The Institute for Quantum Matter (IQM) is a partnership among physicists at the Zanvyl Krieger School of Arts and Sciences and Princeton University, funded by the U.S. Department of Energy’s Office of Basic Energy Sciences. The institute’s aim is to create a “tight interaction” among theory, materials synthesis, and advanced spectroscopic tools to probe materials that are necessary to discover new phases of matter, according to director Collin Broholm, a professor of physics at Hopkins.
“What we have basically done is to create a new institute by bringing together participants with different expertise, allowing us to work in a very focused way,” explains Broholm. “Our goal is the discovery, application, and understanding of materials with novel quantum mechanical properties.”
IQM researchers from Johns Hopkins include Broholm, N. Peter Armitage, Oleg Tchernyshyov, and Zlatko Tesanovic, all of whom are professors in the Department of Physics and Astronomy. Robert Cava, a Princeton University materials scientist who previously worked with Broholm at Bell Labs, is also involved.
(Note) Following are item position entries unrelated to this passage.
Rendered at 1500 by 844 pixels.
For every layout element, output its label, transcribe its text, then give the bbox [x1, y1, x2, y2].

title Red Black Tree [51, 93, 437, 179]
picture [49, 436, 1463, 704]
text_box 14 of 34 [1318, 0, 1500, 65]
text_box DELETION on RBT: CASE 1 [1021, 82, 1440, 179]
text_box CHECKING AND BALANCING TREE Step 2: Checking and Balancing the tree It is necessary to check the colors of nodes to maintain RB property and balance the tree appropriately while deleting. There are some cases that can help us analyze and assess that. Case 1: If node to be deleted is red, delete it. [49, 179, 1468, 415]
IQM’s sparkling new lab is located in the Bloomberg Center for Physics and Astronomy and is stocked with state-of-the-art equipment, including a crystal growth laboratory and a range of “furnaces” used for preparing ceramic starter materials.
“Although quantum mechanics is typically thought of as a physical theory for understanding atomic particles such as electrons and nuclei, it also governs the interactions between the particles that make up everyday matter, and IQM’s mission is to investigate these kinds of matter,” explains Armitage.
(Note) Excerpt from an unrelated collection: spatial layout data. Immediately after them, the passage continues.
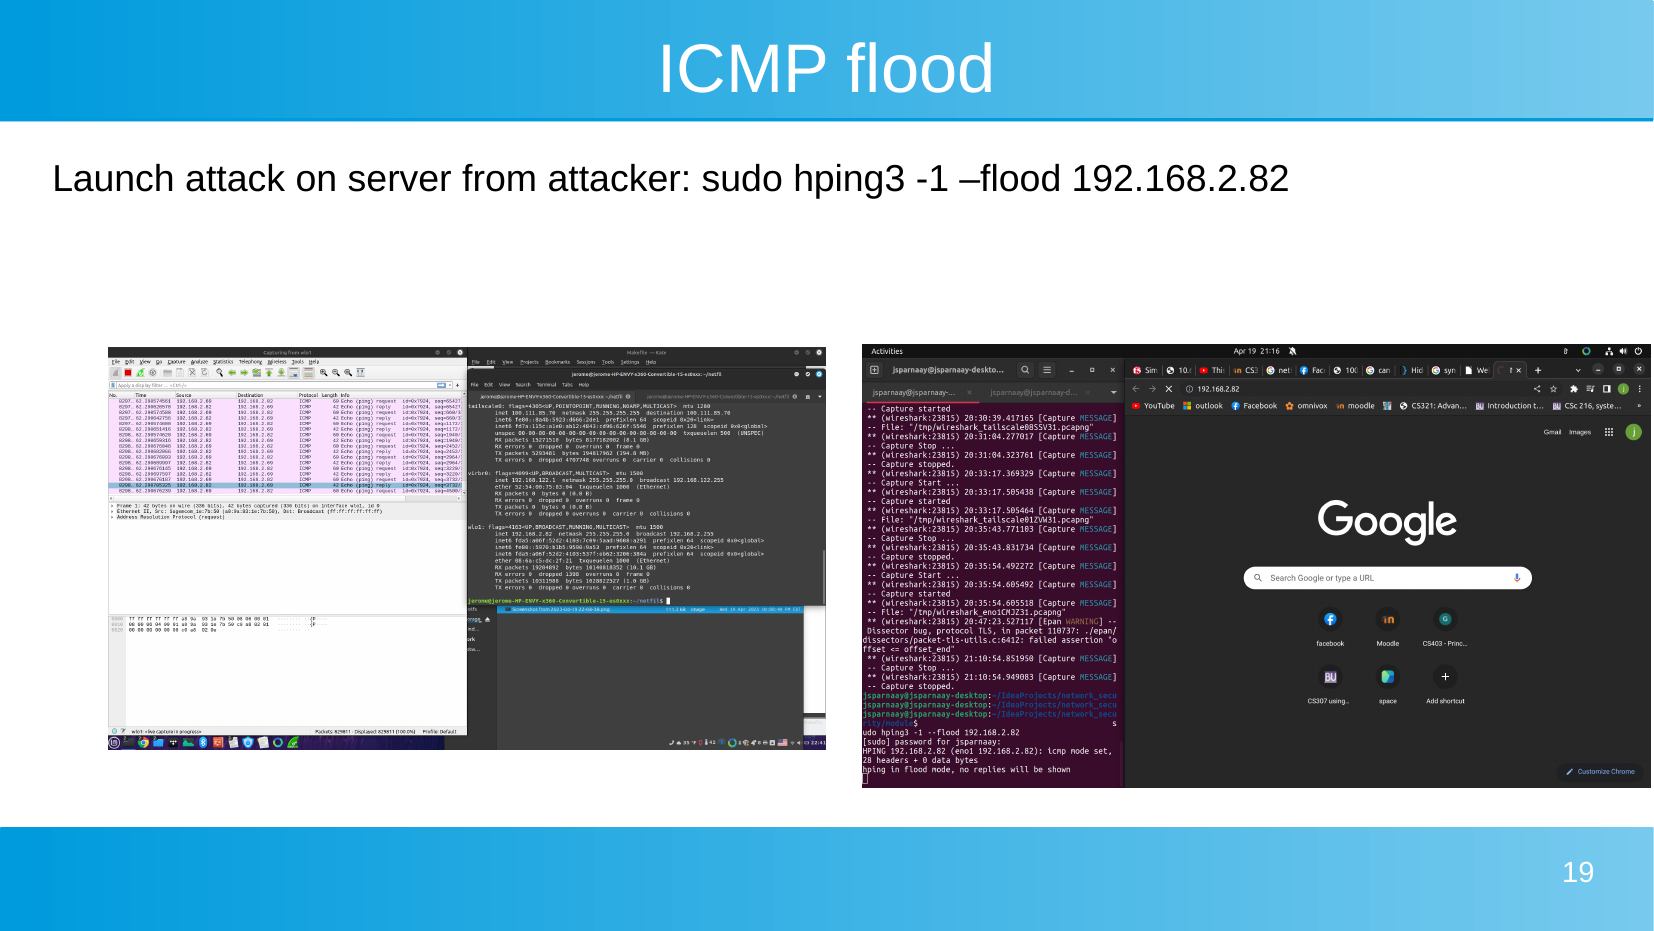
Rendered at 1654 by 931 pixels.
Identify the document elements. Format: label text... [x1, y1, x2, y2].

picture [108, 347, 826, 751]
text_box Launch attack on server from attacker: sudo hping3 -1 –flood 192.168.2.82 [37, 150, 1351, 207]
picture [862, 344, 1651, 788]
title ICMP flood [59, 29, 1595, 108]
Those materials include superconductors, which are materials that can carry electrical current without friction and, as a result, don’t waste energy generating heat. Familiar superconductors include those in high-speed magnetic levitating trains and hospital MRI machines. However, most superconducting materials in use today work only at very low temperatures, which means that they must be coupled with pricey super-cooling equipment.
At IQM, researchers are exploring the close connection between superconductivity and magnetism in metals, which may eventually make superconductivity “viable for room-temperature applications,” according to Broholm.
Such practical ramifications, however exciting, are not the raison d’etre of the new institute, according to Armitage.
“Although there may be applications for the materials we investigate, applications are not the primary interest, at least not at this time,” he explains. “We regard the study of these materials and the search for new states of matter as basic science, as fundamental as anything done in cosmology or astrophysics.
“What could be more fundamental than figuring out how simple particles that are governed by simple physical laws can conspire to give complex quantum mechanical effects?”